**PROBLEM TO WORK ON:**
Every entry gets copied exactly. No images go into the copy.

Segment Start: SOURCE RECORDS

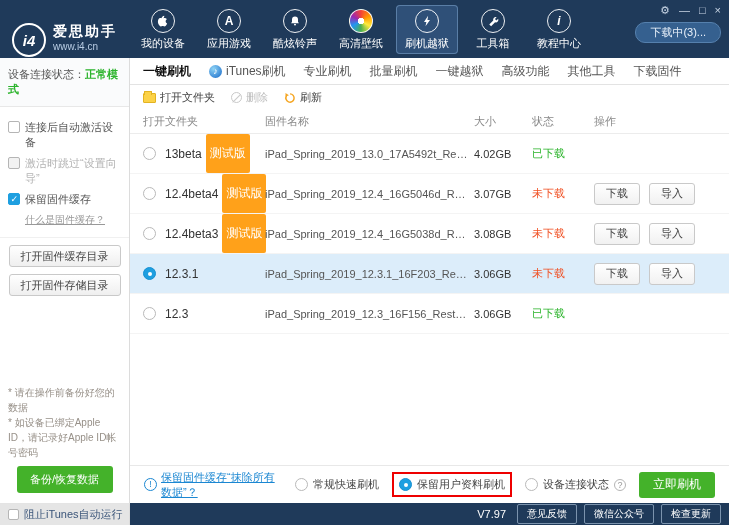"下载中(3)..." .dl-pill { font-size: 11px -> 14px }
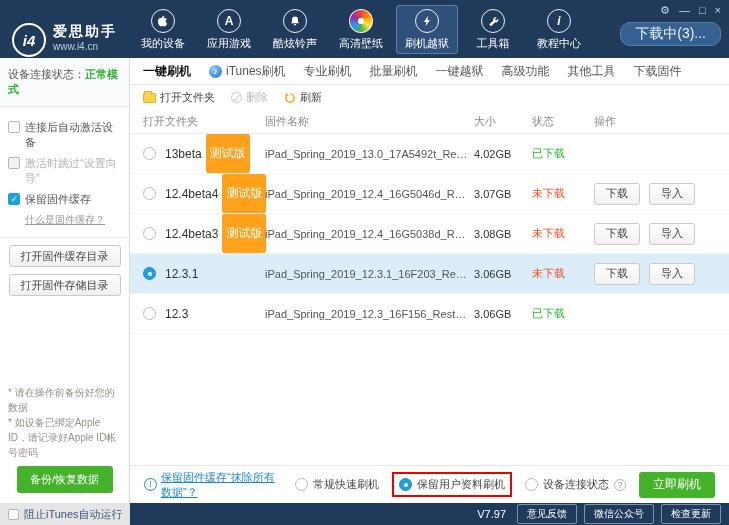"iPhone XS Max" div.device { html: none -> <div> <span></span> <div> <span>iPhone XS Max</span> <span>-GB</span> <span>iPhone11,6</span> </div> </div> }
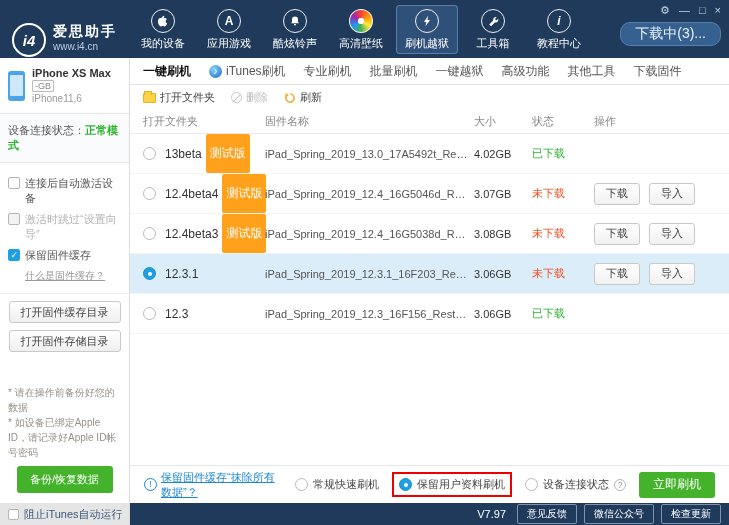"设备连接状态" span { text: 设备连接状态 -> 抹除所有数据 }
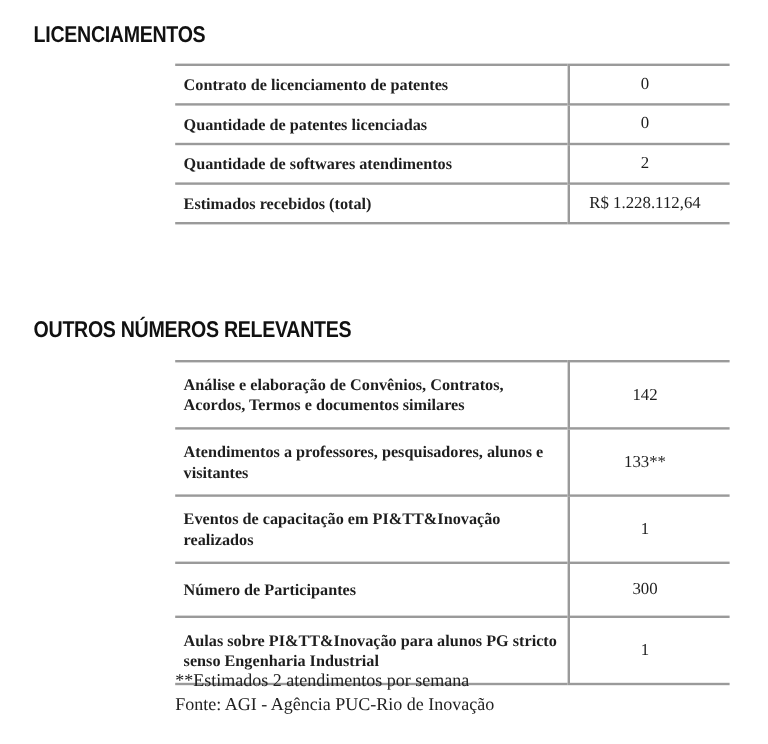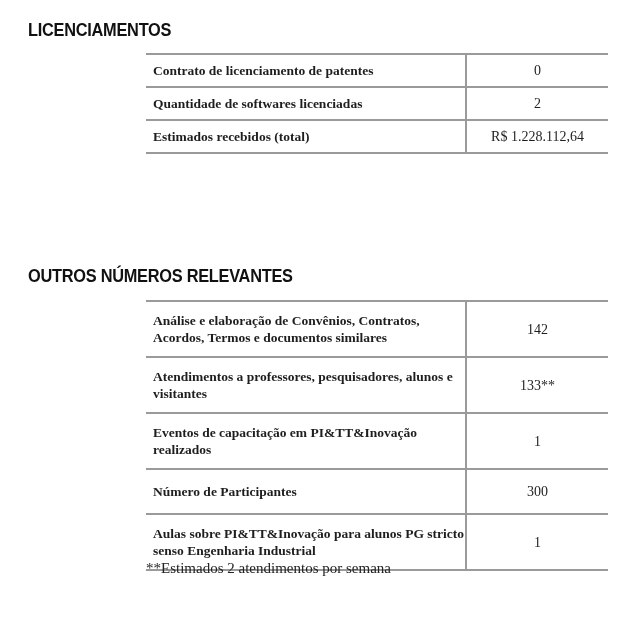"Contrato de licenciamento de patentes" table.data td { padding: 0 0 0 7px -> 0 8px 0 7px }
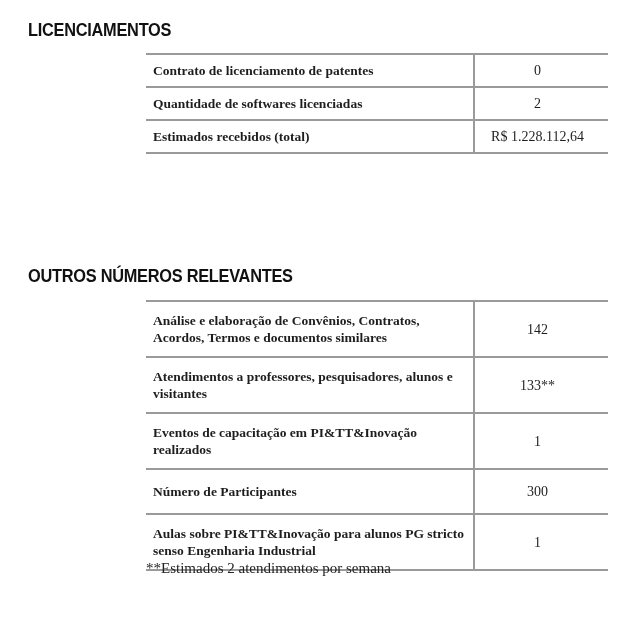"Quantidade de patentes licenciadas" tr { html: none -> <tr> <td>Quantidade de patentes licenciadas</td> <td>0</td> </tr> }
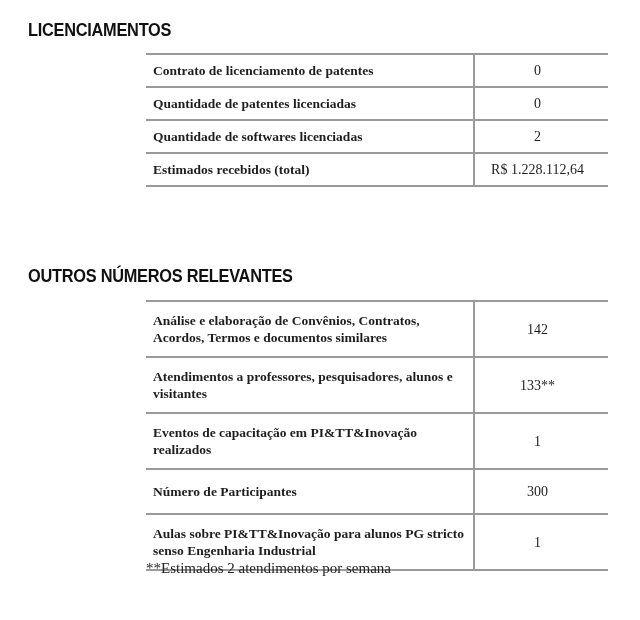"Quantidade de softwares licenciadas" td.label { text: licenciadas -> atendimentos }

Segment End: SOURCE RECORDS

**RESULT OF THIS EXERCISE:**
"下载中(3)..." .dl-pill { font-size: 11px -> 14px }
"iPhone XS Max" div.device { html: none -> <div> <span></span> <div> <span>iPhone XS Max</span> <span>-GB</span> <span>iPhone11,6</span> </div> </div> }
"设备连接状态" span { text: 设备连接状态 -> 抹除所有数据 }
"Contrato de licenciamento de patentes" table.data td { padding: 0 0 0 7px -> 0 8px 0 7px }
"Quantidade de patentes licenciadas" tr { html: none -> <tr> <td>Quantidade de patentes licenciadas</td> <td>0</td> </tr> }
"Quantidade de softwares licenciadas" td.label { text: licenciadas -> atendimentos }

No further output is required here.